RFC 31: OGR 64bit Integer Fields and FIDs

Authors: Frank Warmerdam
Contact: warmerdam@…
Status: Development

Summary

This RFC addresses steps to upgrade OGR to support 64bit integer fields and feature ids. Many feature data formats support wide integers, and the inability to transform these through OGR causes increasing numbers of problems.

64bit FID

It is planned that feature id's will be handled as type "GIntBig" instead of "long" internally. This will include the nFID field of the OGRFeature. The existing GetFID() and SetFID() methods on the OGRFeature use type long. It is difficult to change this without significant disruption to existing application code, so it is intended to introduce new methods to the OGRFeature class:

  GIntBig  OGRFeature::GetFID64();
  OGRErr   OGRFeature::SetFID64(GIntBig nFID );

The old methods will be deprecated in favor of the new interfaces in documentation, etc. Howevever the will continue to exist, and will just cast as needed. Note that the old interfaces using "long" are already 64bit on 64bit operating systems so there is little harm to applications continuing to use these interfaces on 64bit operating systems.

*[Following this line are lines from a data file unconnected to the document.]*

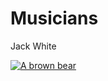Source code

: <!DOCTYPE html>
<html>
<head>
  <title>Animals Around the World</title>
</head>
<body>
  <h1>Musicians</h1>
  <p>Jack White </p>
   <a href="https://www.bing.com/images/search?view=detailV2&ccid=BjjeIA0m&id=86D2E4AF2A11053F23CAF3AB10F0A1A7F39D1FAA&thid=OIP.BjjeIA0mpEi6nRB850CNcgEsEs&q=jack+white&simid=608025250081474204&selectedIndex=71" target="_blank">
  <img src="https://www.bing.com/images/search?view=detailV2&ccid=BjjeIA0m&id=86D2E4AF2A11053F23CAF3AB10F0A1A7F39D1FAA&thid=OIP.BjjeIA0mpEi6nRB850CNcgEsEs&q=jack+white&simid=608025250081474204&selectedIndex=71" alt="A brown bear"/></a>
</body> 
</html>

The OGRLayer class allows several operations based on the FID. The signature of these will be *altered* to accept GIntBig instead of long. In theory this should not require any changes to application code since long can be converted to GIntBig losslessly. However, all existing OGR drivers will require changes, including private drivers. This will also result in a backwards incompatible change in the C ABI.

    virtual OGRFeature *GetFeature( GIntBig nFID );
    virtual OGRErr      DeleteFeature( GIntBig nFID );

64bit Fields

New field types will be introduced for 64bit integers:

   OFTInteger64 = 12
   OFTInteger64List = 13

The OGRField union will be extended to include:

    GIntBig     Integer64;
    struct {
        int nCount;
        GIntBig *paList;
    } Integer64List;

The OGRFeature class will be extended with these new methods:

    GIntBig             GetFieldAsInteger64( int i );
    GIntBig             GetFieldAsInteger64( const char *pszFName );
    const int          *GetFieldAsInteger64List( const char *pszFName,
                                               int *pnCount );
    const int          *GetFieldAsInteger64List( int i, int *pnCount );

    void                SetField( int i, GIntBig nValue );
    void                SetField( int i, int nCount, GIntBig * panValues );
    void                SetField( const char *pszFName, GIntBig nValue )
    void                SetField( const char *pszFName, int nCount,
                                  GIntBig * panValues )

Furthermore, the new interfaces will internally support setting/getting integer fields, and the integer field methods will support getting/setting 64bit integer fields so that one case can be used for both field types where convenient.

Python / Java / C# / perl Changes

No thoughts yet on the impact to the various SWIG derived interfaces.

Utilities

ogr2ogr, ogrinfo and other utilities will be updated to support the new 64bit interfaces.

File Formats

As appropriate, existing OGR drivers will be updated to support the new interfaces. In particular an effort will be made to update the database driver interfaces to support 64bit integer columns for use as feature id, though I am not convinced we should create FID columns as 64bit by default when creating new layers as this may cause problems for other applications.

For prototyping purposes the Shapefile, and PostGIS drivers have been updated to properly support 64bit integer fields.

Also, all drivers need to be updated to use GIntBig for the FID in the GetFeature?() and DeleteFeature?() interfaces.

Test Suite

The test suite will be moderately extended to test the new capabilities.

Compatibility Issues

Driver Code Changes

  • Most drivers supporting CreateField?() likely ought to be extended to support OFTInteger64 as an integer field if nothing else is available (and if bApproxOK is TRUE.
  • Drivers reporting FIDs via Debug statements, printf's or using sprintfs like statements to format them for output will need updates to either cast the FID to long, or to use CPL_FRMT_GIB to format the FID. Failure to make these changes may result in code crashing.

Application Code

  • Application code may need to be updated to use GIntBig for FIDs in order to avoid warnings about downcasting.
  • Application code formatting FIDs using printf like facilities may also need to be changed to downcast explicitly or to use CPL_FRMT_GIB.
  • Application code may need to add Integer64 handling in order to utilize wide fields.

Behavioral Changes

  • Wide integer fields that were previously treated as "real" by the shapefile driver will now be treated as Integer64 which will likely not work with some applications, and translation to other formats will often fail.